Was Entwicklungshilfe nicht kann, ist dafür zu sorgen, dass in den armen Ländern vernünftige Regierungen gebildet werden, die eine gute Wirtschaftspolitik entwickeln. Sie kann nur subsidiär helfen. Sie kann die Bemühungen solcher Regierungen unterstützen oder sich bemühen, direkt an die Armen zu kommen und ihr Los etwas zu verbessern.
Entwicklungshilfe heisst nicht, dass Helfer aus dem Norden ganze Länder aus der Armut herausbringen können. Dafür ist auch zu wenig Geld da. Um die Grossenordnung in Erinnerung zu rufen: In der aktuellen Finanzkrise wurden innert kurzer Zeit 1000 Mrd. Dollar verbraten. Afrika hat in den letzten 50 Jahren 600 Milliarden erhalten.
swissinfo: In Ihrem Buch «Der Streit um die Entwicklungshilfe» unterstreichen Sie die Wichtigkeit der Milleniumssziele der UNO. Sind diese nicht zu vage formuliert?
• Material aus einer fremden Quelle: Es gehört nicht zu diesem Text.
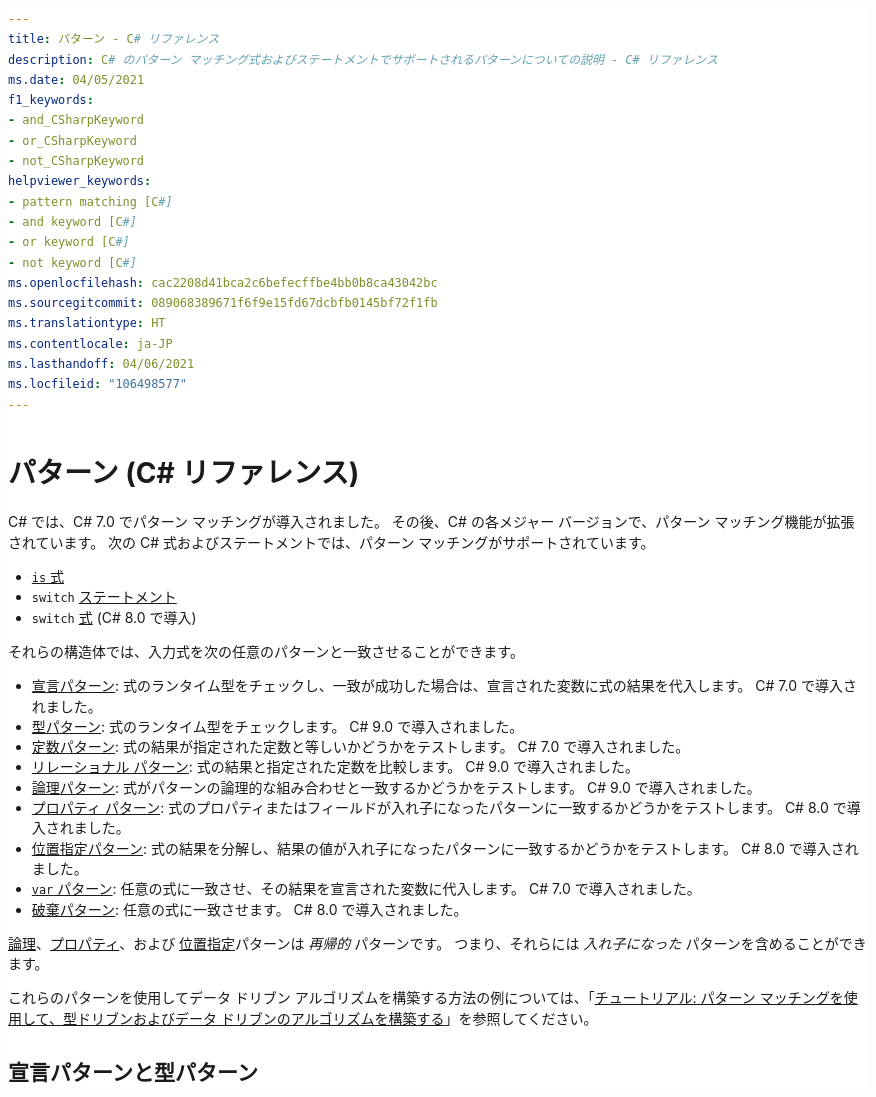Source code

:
 ```yaml
---
title: パターン - C# リファレンス
description: C# のパターン マッチング式およびステートメントでサポートされるパターンについての説明 - C# リファレンス
ms.date: 04/05/2021
f1_keywords:
- and_CSharpKeyword
- or_CSharpKeyword
- not_CSharpKeyword
helpviewer_keywords:
- pattern matching [C#]
- and keyword [C#]
- or keyword [C#]
- not keyword [C#]
ms.openlocfilehash: cac2208d41bca2c6befecffbe4bb0b8ca43042bc
ms.sourcegitcommit: 089068389671f6f9e15fd67dcbfb0145bf72f1fb
ms.translationtype: HT
ms.contentlocale: ja-JP
ms.lasthandoff: 04/06/2021
ms.locfileid: "106498577"
---
```

# <a name="patterns-c-reference"></a>パターン (C# リファレンス)

C# では、C# 7.0 でパターン マッチングが導入されました。 その後、C# の各メジャー バージョンで、パターン マッチング機能が拡張されています。 次の C# 式およびステートメントでは、パターン マッチングがサポートされています。

- [`is` 式](../keywords/is.md)
- `switch` [ステートメント](../keywords/switch.md)
- `switch` [式](switch-expression.md) (C# 8.0 で導入)

それらの構造体では、入力式を次の任意のパターンと一致させることができます。

- [宣言パターン](#declaration-and-type-patterns): 式のランタイム型をチェックし、一致が成功した場合は、宣言された変数に式の結果を代入します。 C# 7.0 で導入されました。
- [型パターン](#declaration-and-type-patterns): 式のランタイム型をチェックします。 C# 9.0 で導入されました。
- [定数パターン](#constant-pattern): 式の結果が指定された定数と等しいかどうかをテストします。 C# 7.0 で導入されました。
- [リレーショナル パターン](#relational-patterns): 式の結果と指定された定数を比較します。 C# 9.0 で導入されました。
- [論理パターン](#logical-patterns): 式がパターンの論理的な組み合わせと一致するかどうかをテストします。 C# 9.0 で導入されました。
- [プロパティ パターン](#property-pattern): 式のプロパティまたはフィールドが入れ子になったパターンに一致するかどうかをテストします。 C# 8.0 で導入されました。
- [位置指定パターン](#positional-pattern): 式の結果を分解し、結果の値が入れ子になったパターンに一致するかどうかをテストします。 C# 8.0 で導入されました。
- [`var` パターン](#var-pattern): 任意の式に一致させ、その結果を宣言された変数に代入します。 C# 7.0 で導入されました。
- [破棄パターン](#discard-pattern): 任意の式に一致させます。 C# 8.0 で導入されました。

[論理](#logical-patterns)、[プロパティ](#property-pattern)、および [位置指定](#positional-pattern)パターンは *再帰的* パターンです。 つまり、それらには *入れ子になった* パターンを含めることができます。

これらのパターンを使用してデータ ドリブン アルゴリズムを構築する方法の例については、「[チュートリアル: パターン マッチングを使用して、型ドリブンおよびデータ ドリブンのアルゴリズムを構築する](../../tutorials/pattern-matching.md)」を参照してください。

## <a name="declaration-and-type-patterns"></a>宣言パターンと型パターン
P.N.: Vage ist nur das achte Ziel, wo die Verpflichtungen der Industriestaaten definiert sind. Sieben Ziele sind relativ klar ausformuliert: Man möchte die Zahl der Ärmsten, die mit weniger als einem Dollar pro Tag leben, bis 2015 halbieren. Man will den Schulzugang für Mädchen auf der Sekundarstufe gleich haben wie jenen für Knaben, usw.
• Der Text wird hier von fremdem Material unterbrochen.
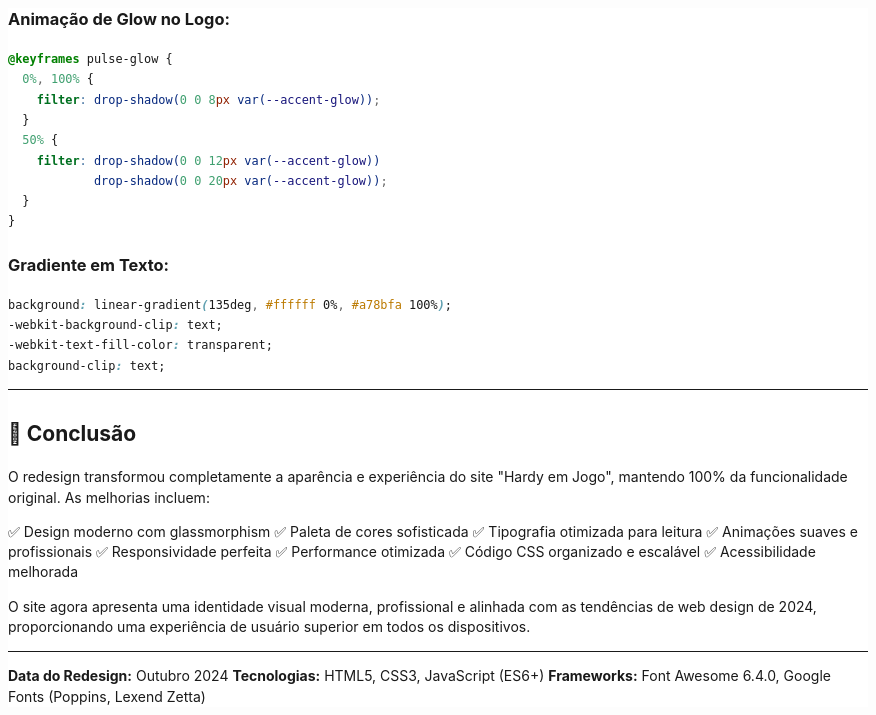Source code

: ### **Animação de Glow no Logo:**
```css
@keyframes pulse-glow {
  0%, 100% {
    filter: drop-shadow(0 0 8px var(--accent-glow));
  }
  50% {
    filter: drop-shadow(0 0 12px var(--accent-glow)) 
            drop-shadow(0 0 20px var(--accent-glow));
  }
}
```

### **Gradiente em Texto:**
```css
background: linear-gradient(135deg, #ffffff 0%, #a78bfa 100%);
-webkit-background-clip: text;
-webkit-text-fill-color: transparent;
background-clip: text;
```

---

## 🎯 Conclusão

O redesign transformou completamente a aparência e experiência do site "Hardy em Jogo", mantendo 100% da funcionalidade original. As melhorias incluem:

✅ Design moderno com glassmorphism
✅ Paleta de cores sofisticada
✅ Tipografia otimizada para leitura
✅ Animações suaves e profissionais
✅ Responsividade perfeita
✅ Performance otimizada
✅ Código CSS organizado e escalável
✅ Acessibilidade melhorada

O site agora apresenta uma identidade visual moderna, profissional e alinhada com as tendências de web design de 2024, proporcionando uma experiência de usuário superior em todos os dispositivos.

---

**Data do Redesign:** Outubro 2024
**Tecnologias:** HTML5, CSS3, JavaScript (ES6+)
**Frameworks:** Font Awesome 6.4.0, Google Fonts (Poppins, Lexend Zetta)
Die Ziele postulieren, dass mehr Geld in bestimmte öffentliche Güter investiert werden soll, nämlich in die Gesundheit, die Bildung und die Wasserversorgung. Wir finden, diese Ziele sind ein Fortschritt, weil sich alle Staaten darauf verständigt haben und einen bestimmten Druck ausüben.
swissinfo: Alliance Sud hat eine Kampagne lanciert zur Erhöhung der öffentlichen Entwicklungshilfe auf 0,7% des Bruttoinlandeinkommens. Etwa 180’000 Personen haben eine entsprechende Petition unterschrieben. Glauben Sie, dass der Vorschlag auch politisch etwas bewirkt hat?
Das Parlament wird im Sommer und Herbst über die Rahmenkredite für die Entwicklungszusammenarbeit für die nächsten vier Jahre entscheiden. In diesem Zusammenhang muss es sich auch mit den Finanzhorizonten befassen.
Ein Ziel hat unsere Kampagne zumindest erreicht: Von einer Budgetkürzung ist heute praktisch nicht mehr die Rede. Das war eigentlich die Zielrichtung.
Bundesrat Blocher war noch in seiner Amtszeit davon ausgegangen, er könne eine 30-prozentige Kürzung durchbringen. Das, würde ich meinen, ist beendet. Ob es gelingt, eine Mehrheit im Parlament für eine Erhöhung zu gewinnen, ist im Moment offen.
swissinfo-Interview: Andrea Tognina
Peter Niggli, geboren 1950, ist seit 1998 Geschäftsleiter von Alliance Sud, dem Zusammenschluss von sechs grossen Schweizer Hilfswerken (Swissaid, Fastenopfer, Brot für alle, Helvetas, Caritas und Heks).
Niggli hat verschiedene Publikationen verfasst.
«Nach der Globalisierung, Entwicklungspolitik im 21. Jahrhundert». Rotpunktverlag.
«Der Streit um die Entwicklungshilfe – Mehr tun, aber das Richtige!», eben neu im Rotpunktverlag erschienen.